Das Netzwerk der brandenburgischen Frauenhäuser forderte am Dienstag eine sicherheitspolitische Strategie gegen die Femizide: „Sie müssen auch als politisch-motivierte Verbrechen verstanden werden“, so die Sprecherin des Netzwerk der brandenburgischen Frauenhäuser, Bärbel Heide Uhl. Die Motivlage des Täters sollte laut Uhl im Mittelpunkt der Strafverfolgung stehen und nicht das Verhalten des Opfers – mit Fragen wie: Warum hat sie ihn nicht verlassen? 

Was sollte man tun, wenn man einen Verdacht hat? Wie kann man helfen?

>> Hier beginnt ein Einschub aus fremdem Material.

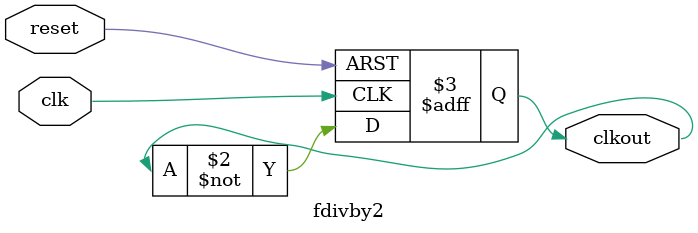
<source format=sv>
/*
TODO:
incorporate the RUN variable somewhere int he alarm clock LOL. 
Then just focus on working on physical verification. 
Also bump my code against the lab manual. I think i'm actually pretty close to being done :) 
*/

module alarm_clock_pv(input CLK, SW5, SW4, SW3, SW2, SW1, SW0, KEY1, KEY0, output logic [6:0] SEC_LSD, SEC_MSD, MIN_LSD, MIN_MSD, HR_LSD, HR_MSD, output logic LED7, LED5, LED4, LED3, LED2, LED1, LED0);
	//CLK - 50MHz
	//SW0 - Reset	SW1 - Alarm_set		SW2 - Time_set		SW3 - set (1 Hours 0 Min)
	//SW4 - Activate Alarm_set		SW5 - RUN		KEY0 - Alarm Reset 
	//KEY1 - Moves Clock on hold.

	logic [7:0] sec_tens, sec_ones, min_tens, min_ones, hr_tens, hr_ones, sec, min, hrs, secA, minA, hrsA;
	logic clk_2_0hz, alarm;

	freqDiv divid(CLK, Hz2); //Module to divide 50MHz down to 2Hz

	alarm_clock alarmClk(clk_2_0hz, SW0, SW2, SW1, SW3, (SW5 && ~SW1 && ~SW2), SW4, KEY0, sec, min, hrs, secA, minA, hrsA, alarm);
					//   clk, rst, tSet ASet hr/min       run         act-alm alm-res OUTPUTS
	
	always_comb begin
		clk_2_0hz = 1'b0; 					//(KEY1 && ~SW1) || (KEY1 && ~SW0)
		sec_tens = secA/8'd10; 
		sec_ones = secA%8'd10; //if doesn't default, displays alarm time kinda weird inverse way
		min_tens = minA/8'd10; 
		min_ones = minA%8'd10;
		hr_tens = hrA/8'd10; 
		hr_ones = hrA%8'd10;
		if ((~KEY1 && SW2) || (~KEY1 && SW1) || (KEY1 && ~SW1 && ~SW0)) begin
			clk_2_0hz = Hz2;
		end
		if(~alarm_set)begin
			sec_tens = sec/8'd10; //Kind of defaults to these
			sec_ones = sec%8'd10;
			min_tens = min/8'd10; 
			min_ones = min%8'd10;
			hr_tens = hr/8'd10; 
			hr_ones = hr%8'd10;
		end
	end
	
	//draw to segment displays

	ASCII27Seg SevH0(sec_ones, SEC_LSD);
	ASCII27Seg SevH1(sec_tens, SEC_MSD);
	ASCII27Seg SevH2(min_ones, MIN_LSD);
	ASCII27Seg SevH3(min_tens, MIN_MSD);
	ASCII27Seg SevH4(hr_ones, HR_LSD);
	ASCII27Seg SevH5(hr_tens, HR_MSD);
	
	//LEDs
	assign LED7 = alarm;
	assign LED5 = SW5;
	assign LED4 = SW4;
	assign LED3 = SW3;
	assign LED2 = SW2;
	assign LED1 = SW1;
	assign LED0 = SW0;

endmodule //alarm_clock_pv

//====================================================================================================

module alarm_clock(input CLK_2Hz, reset, time_set, alarm_set, sethrs1min0, run, activatealarm, alarmreset, output logic [7:0] sec, min, hrs, sec_alrm, min_alrm, hrs_alrm, output logic alrm);

	logic clk_alarm, clk_clk, Hz1; 
	//need to incorporate RUN somewhere??? 
	timer clock(clk_clk, reset, (~sethrs1min0 && time_set), (sethrs1min0 && time_set), sec, min, hrs);
	timer alarm(clk_alarm, reset, (~sethrs1min0 && alarm_set), (sethrs1min0 && alarm_set), sec_alrm, min_alrm, hrs_alrm);
	
	//freq down to 1 HZ
	freqDiv divid(CLK_2Hz, Hz1);
	
	always_comb begin
		clk_alarm = 1'b0;
		clk_clk = 1'b0;
		if (sec-8'd1==sec_alrm && min == min_alrm && hrs==hrs_alrm && activatealarm) begin
				alrm = 1'b1;
			end
		if (alarmreset)
			alrm = 1'b0;
		if (alarm_set)
			clk_alarm = CLK_2Hz;
		if(time_set)
			clk_clk = CLK_2Hz;
		if(run)
			clk_clk = Hz1;
	end
endmodule //alarm clock

//====================================================================================================


//Timer module works as intended!!!!!!! The only thing thats still questionable is the Frequency Divider!!!!!!!!!!!!!!! BUT LETS GO
module timer(input clk, input reset, set_min, set_hour, output logic [7:0] seconds, minutes, hours);

	//clk by default will be passed in as 2Hz
	
	//logic [7:0] clk_min, clk_hr, hourOut, Min_in, Hour_in, Hz1;
	logic secEn, minEn, hourEn, clk_sec, clk_min, clk_hr;
	
	clocktime secClk(clk_sec, secEn, reset, 8'd59, seconds, Min_in);
	clocktime minClk(clk_min, minEn, reset, 8'd59, minutes, Hour_in);
	clocktime hourClk(clk_hr, hourEn, reset, 8'd23, hours, hourOut);

	fdivby2 div2(clk, reset, Hz1);

	always_comb begin
		clk_sec = Hz1; 
		clk_min = Min_in;
		clk_hr = Hour_in;
		secEn = 1'b1; minEn = 1'b1; hourEn = 1'b1;
		
		if(set_min) begin
			clk_sec = 1'b0; secEn = 1'b0; minEn = 1'b1; hourEn = 1'b0;
			clk_min = clk; 
			clk_hr = 1'b0;
		end
		if(set_hour) begin
			clk_sec = 1'b0; secEn = 1'b0; minEn = 1'b0; hourEn = 1'b1;
			clk_min = 1'b0;
			clk_hr = clk; 
		end
	end
	
endmodule //timer

//====================================================================================================

module clocktime(input clk, enable, reset, input [7:0] Maxval, output logic [7:0] Count, output logic clkout);

	always_ff @ (posedge clk or posedge reset) begin
		if (reset) begin
			Count <= 8'd0;
			clkout <= 1'b0;
		end
		else begin
			if (enable) begin
				if (Count<Maxval) begin
					Count <= Count + 8'd1;
					clkout <= 1'b0;
				end
				else begin
					Count <= 8'd0;
					clkout <= 1'b1;
				end
			end
		end
	end

endmodule//clocktimer

//====================================================================================================

module fdivby2 (input clk, reset, output logic clkout);
	
	always_ff @ (posedge clk or posedge reset) begin
		if (reset)
			clkout <= 1'b0;
		else
			clkout <= ~clkout;
	end
endmodule


</source>
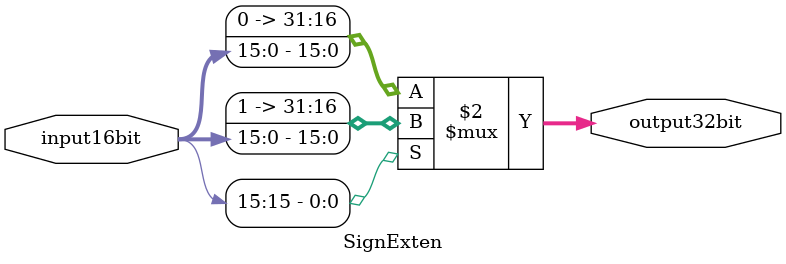
<source format=v>

module SignExten(input16bit, output32bit);

input [15:0] input16bit;
output [31:0] output32bit;

assign output32bit = (input16bit[15]==1'b1)
    ?{16'b1111_1111_1111_1111,input16bit}
    :{16'b0000_0000_0000_0000,input16bit};

endmodule
</source>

Die Berater des bundesweiten Hilfetelefon „Gewalt gegen Frauen“, die unter der kostenlosen Nummer 08000 116 016 zu erreichen sind,
  helfen nicht nur betroffenen Frauen, sondern beraten auch und gerade Nachbarn, Freunde und Angehörige. Gemeinsam wird überlegt, wie in der jeweiligen Situation von Gewalt betroffene Frauen am besten unterstützt werden können. Außerdem gibt es in Deutschland das Gewaltschutzgesetz, das unter anderem die Möglichkeit einer Wegweisung vorsieht. Der Täter kann damit vor Ort ohne richterlichen Beschluss der Wohnung verwiesen werden. So bleiben von Gewalt betroffene Frauen und Kinder geschützt in der Wohnung.